|Photo from abb.com, original from Edward Csanyi of Electrical Engineering Portal|
Solar energy must interface with existing power systems. Alternating current is used for transmission because there are fewer losses because it is very easy to transform between different voltages. Heat is dissipated when large currents heat wires, increasing their resistance. With an AC signal, currents can be kept low by transmitting high-voltage signals, decreasing losses.

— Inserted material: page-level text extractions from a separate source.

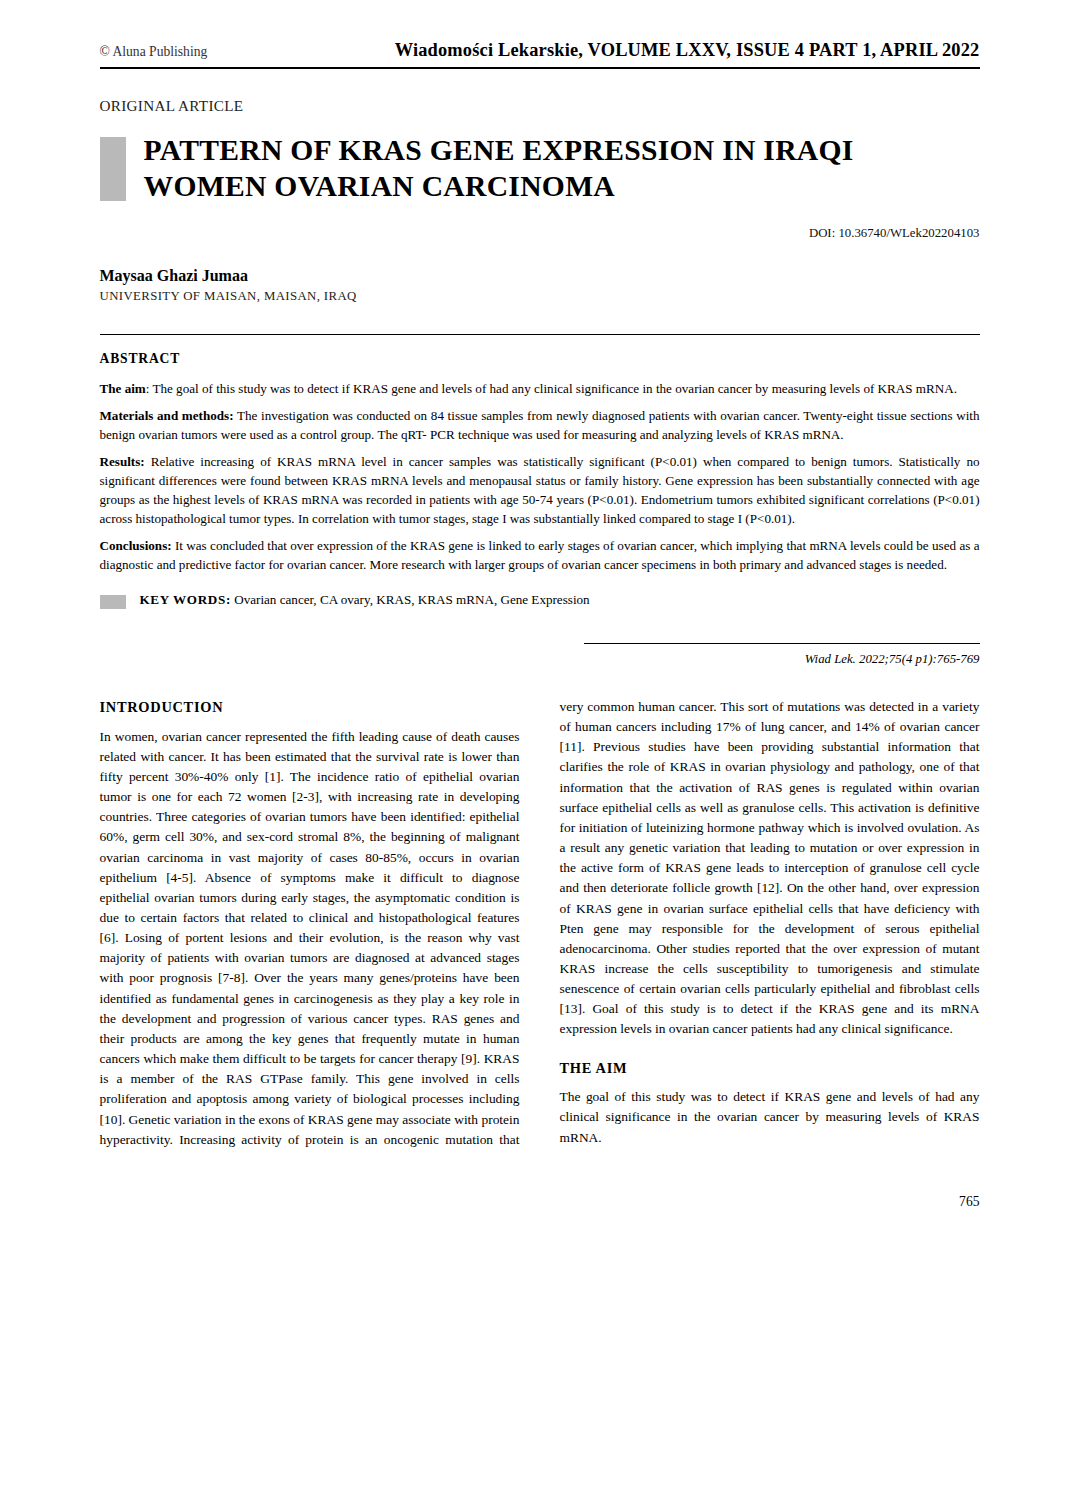© Aluna Publishing
Wiadomości Lekarskie, VOLUME LXXV, ISSUE 4 PART 1, APRIL 2022
ORIGINAL ARTICLE
PATTERN OF KRAS GENE EXPRESSION IN IRAQI WOMEN OVARIAN CARCINOMA
DOI: 10.36740/WLek202204103
Maysaa Ghazi Jumaa
UNIVERSITY OF MAISAN, MAISAN, IRAQ
ABSTRACT
The aim: The goal of this study was to detect if KRAS gene and levels of had any clinical significance in the ovarian cancer by measuring levels of KRAS mRNA.
Materials and methods: The investigation was conducted on 84 tissue samples from newly diagnosed patients with ovarian cancer. Twenty-eight tissue sections with benign ovarian tumors were used as a control group. The qRT- PCR technique was used for measuring and analyzing levels of KRAS mRNA.
Results: Relative increasing of KRAS mRNA level in cancer samples was statistically significant (P<0.01) when compared to benign tumors. Statistically no significant differences were found between KRAS mRNA levels and menopausal status or family history. Gene expression has been substantially connected with age groups as the highest levels of KRAS mRNA was recorded in patients with age 50-74 years (P<0.01). Endometrium tumors exhibited significant correlations (P<0.01) across histopathological tumor types. In correlation with tumor stages, stage I was substantially linked compared to stage I (P<0.01).
Conclusions: It was concluded that over expression of the KRAS gene is linked to early stages of ovarian cancer, which implying that mRNA levels could be used as a diagnostic and predictive factor for ovarian cancer. More research with larger groups of ovarian cancer specimens in both primary and advanced stages is needed.
KEY WORDS: Ovarian cancer, CA ovary, KRAS, KRAS mRNA, Gene Expression
Wiad Lek. 2022;75(4 p1):765-769
INTRODUCTION
In women, ovarian cancer represented the fifth leading cause of death causes related with cancer. It has been estimated that the survival rate is lower than fifty percent 30%-40% only [1]. The incidence ratio of epithelial ovarian tumor is one for each 72 women [2-3], with increasing rate in developing countries. Three categories of ovarian tumors have been identified: epithelial 60%, germ cell 30%, and sex-cord stromal 8%, the beginning of malignant ovarian carcinoma in vast majority of cases 80-85%, occurs in ovarian epithelium [4-5]. Absence of symptoms make it difficult to diagnose epithelial ovarian tumors during early stages, the asymptomatic condition is due to certain factors that related to clinical and histopathological features [6]. Losing of portent lesions and their evolution, is the reason why vast majority of patients with ovarian tumors are diagnosed at advanced stages with poor prognosis [7-8]. Over the years many genes/proteins have been identified as fundamental genes in carcinogenesis as they play a key role in the development and progression of various cancer types. RAS genes and their products are among the key genes that frequently mutate in human cancers which make them difficult to be targets for cancer therapy [9]. KRAS is a member of the RAS GTPase family. This gene involved in cells proliferation and apoptosis among variety of biological processes including [10]. Genetic variation in the exons of KRAS gene may associate with protein hyperactivity. Increasing activity of protein is an oncogenic mutation that very common human cancer. This sort of mutations was detected in a variety of human cancers including 17% of lung cancer, and 14% of ovarian cancer [11]. Previous studies have been providing substantial information that clarifies the role of KRAS in ovarian physiology and pathology, one of that information that the activation of RAS genes is regulated within ovarian surface epithelial cells as well as granulose cells. This activation is definitive for initiation of luteinizing hormone pathway which is involved ovulation. As a result any genetic variation that leading to mutation or over expression in the active form of KRAS gene leads to interception of granulose cell cycle and then deteriorate follicle growth [12]. On the other hand, over expression of KRAS gene in ovarian surface epithelial cells that have deficiency with Pten gene may responsible for the development of serous epithelial adenocarcinoma. Other studies reported that the over expression of mutant KRAS increase the cells susceptibility to tumorigenesis and stimulate senescence of certain ovarian cells particularly epithelial and fibroblast cells [13]. Goal of this study is to detect if the KRAS gene and its mRNA expression levels in ovarian cancer patients had any clinical significance.
THE AIM
The goal of this study was to detect if KRAS gene and levels of had any clinical significance in the ovarian cancer by measuring levels of KRAS mRNA.
765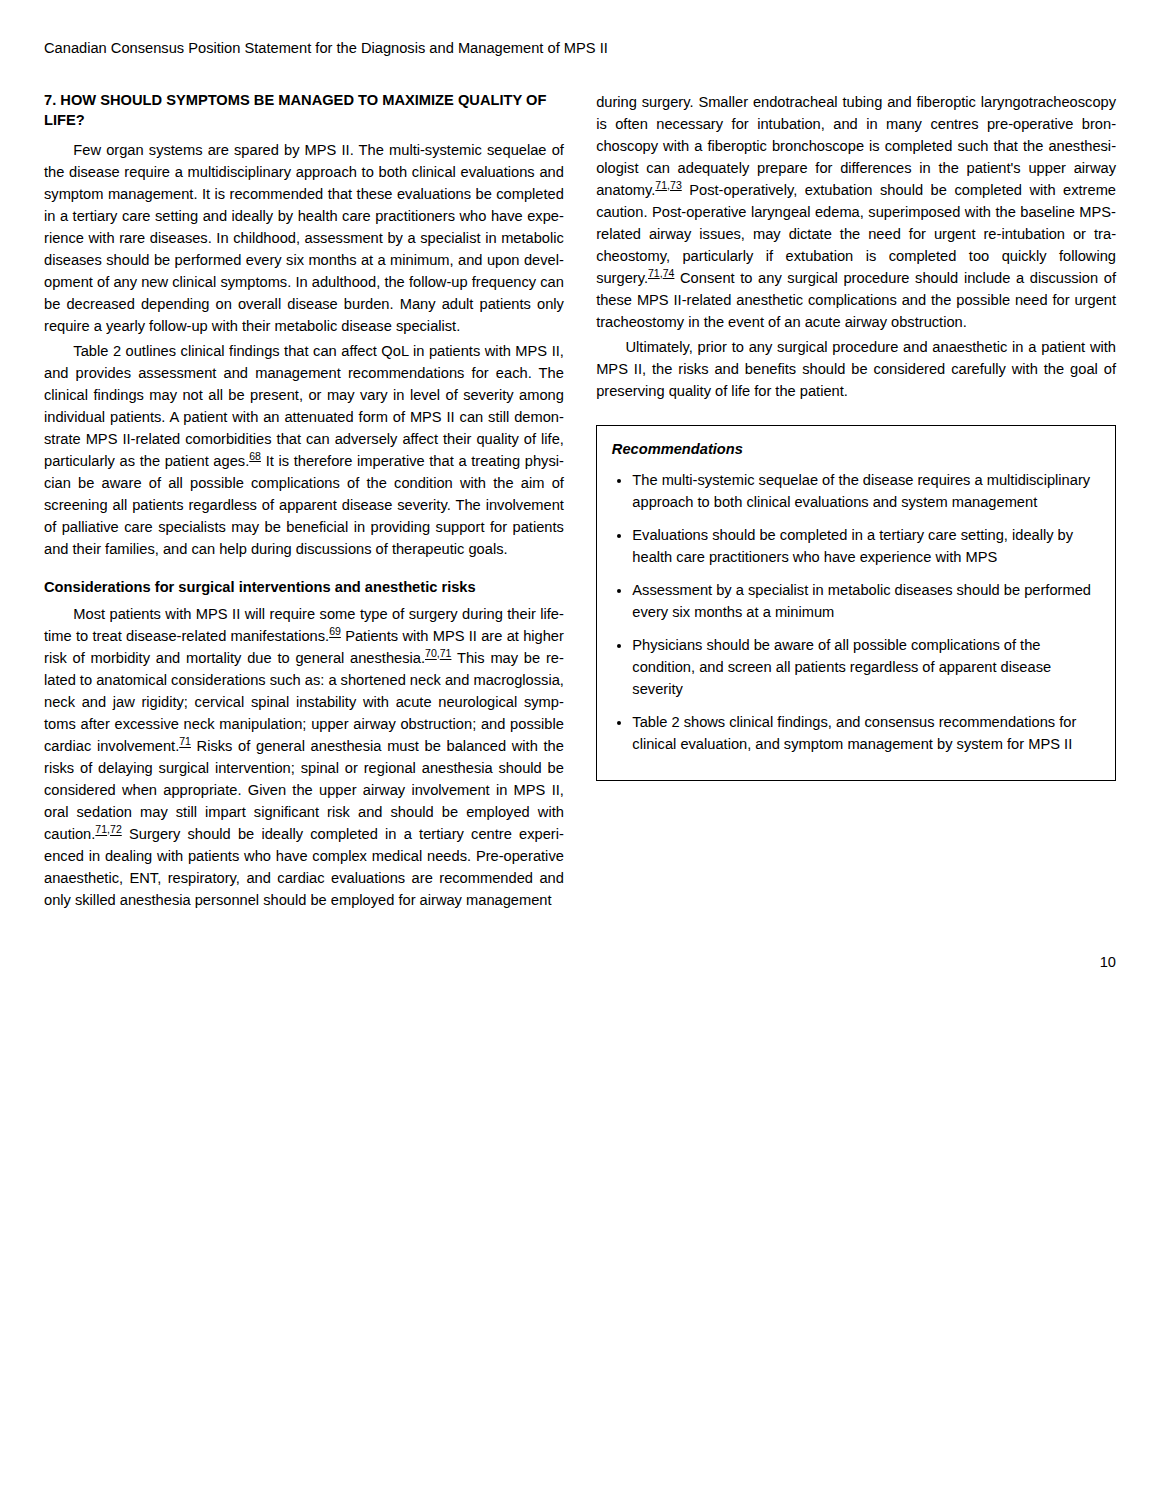Canadian Consensus Position Statement for the Diagnosis and Management of MPS II
7. How should symptoms be managed to maximize quality of life?
Few organ systems are spared by MPS II. The multi-systemic sequelae of the disease require a multidisciplinary approach to both clinical evaluations and symptom management. It is recommended that these evaluations be completed in a tertiary care setting and ideally by health care practitioners who have experience with rare diseases. In childhood, assessment by a specialist in metabolic diseases should be performed every six months at a minimum, and upon development of any new clinical symptoms. In adulthood, the follow-up frequency can be decreased depending on overall disease burden. Many adult patients only require a yearly follow-up with their metabolic disease specialist.
Table 2 outlines clinical findings that can affect QoL in patients with MPS II, and provides assessment and management recommendations for each. The clinical findings may not all be present, or may vary in level of severity among individual patients. A patient with an attenuated form of MPS II can still demonstrate MPS II-related comorbidities that can adversely affect their quality of life, particularly as the patient ages.68 It is therefore imperative that a treating physician be aware of all possible complications of the condition with the aim of screening all patients regardless of apparent disease severity. The involvement of palliative care specialists may be beneficial in providing support for patients and their families, and can help during discussions of therapeutic goals.
Considerations for surgical interventions and anesthetic risks
Most patients with MPS II will require some type of surgery during their lifetime to treat disease-related manifestations.69 Patients with MPS II are at higher risk of morbidity and mortality due to general anesthesia.70,71 This may be related to anatomical considerations such as: a shortened neck and macroglossia, neck and jaw rigidity; cervical spinal instability with acute neurological symptoms after excessive neck manipulation; upper airway obstruction; and possible cardiac involvement.71 Risks of general anesthesia must be balanced with the risks of delaying surgical intervention; spinal or regional anesthesia should be considered when appropriate. Given the upper airway involvement in MPS II, oral sedation may still impart significant risk and should be employed with caution.71,72 Surgery should be ideally completed in a tertiary centre experienced in dealing with patients who have complex medical needs. Pre-operative anaesthetic, ENT, respiratory, and cardiac evaluations are recommended and only skilled anesthesia personnel should be employed for airway management
during surgery. Smaller endotracheal tubing and fiberoptic laryngotracheoscopy is often necessary for intubation, and in many centres pre-operative bronchoscopy with a fiberoptic bronchoscope is completed such that the anesthesiologist can adequately prepare for differences in the patient's upper airway anatomy.71,73 Post-operatively, extubation should be completed with extreme caution. Post-operative laryngeal edema, superimposed with the baseline MPS-related airway issues, may dictate the need for urgent re-intubation or tracheostomy, particularly if extubation is completed too quickly following surgery.71,74 Consent to any surgical procedure should include a discussion of these MPS II-related anesthetic complications and the possible need for urgent tracheostomy in the event of an acute airway obstruction.
Ultimately, prior to any surgical procedure and anaesthetic in a patient with MPS II, the risks and benefits should be considered carefully with the goal of preserving quality of life for the patient.
Recommendations
The multi-systemic sequelae of the disease requires a multidisciplinary approach to both clinical evaluations and system management
Evaluations should be completed in a tertiary care setting, ideally by health care practitioners who have experience with MPS
Assessment by a specialist in metabolic diseases should be performed every six months at a minimum
Physicians should be aware of all possible complications of the condition, and screen all patients regardless of apparent disease severity
Table 2 shows clinical findings, and consensus recommendations for clinical evaluation, and symptom management by system for MPS II
10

Solar cells do not produce a consistent amount of energy throughout the day. Additionally, they produce little energy at night when one often needs electricity. Consequently, the energy from the solar cell must be either stored in a battery or fed back into the grid. It is more common to feed the energy back into the grid as an AC signal due to existing payment schemes and challenges/costs and safety risks associated with storing large amounts of energy. Since these solar cells are connected to the larger power grid, the DC signal that the solar cells produce must be converted to an AC signal.
Furthermore, since many household appliances are designed to operate with an AC signal, it would not be feasible to completely remove a house from the grid and operate the building on DC energy. Already, since computers run on DC signals, you need an AC to DC converter. If one switched to all DC circuits, one would need DC to AC converters. Since most of what we have now either relies on an AC signal or has an incorporated AC to DC converter, it would be expensive to switch to DC electronics.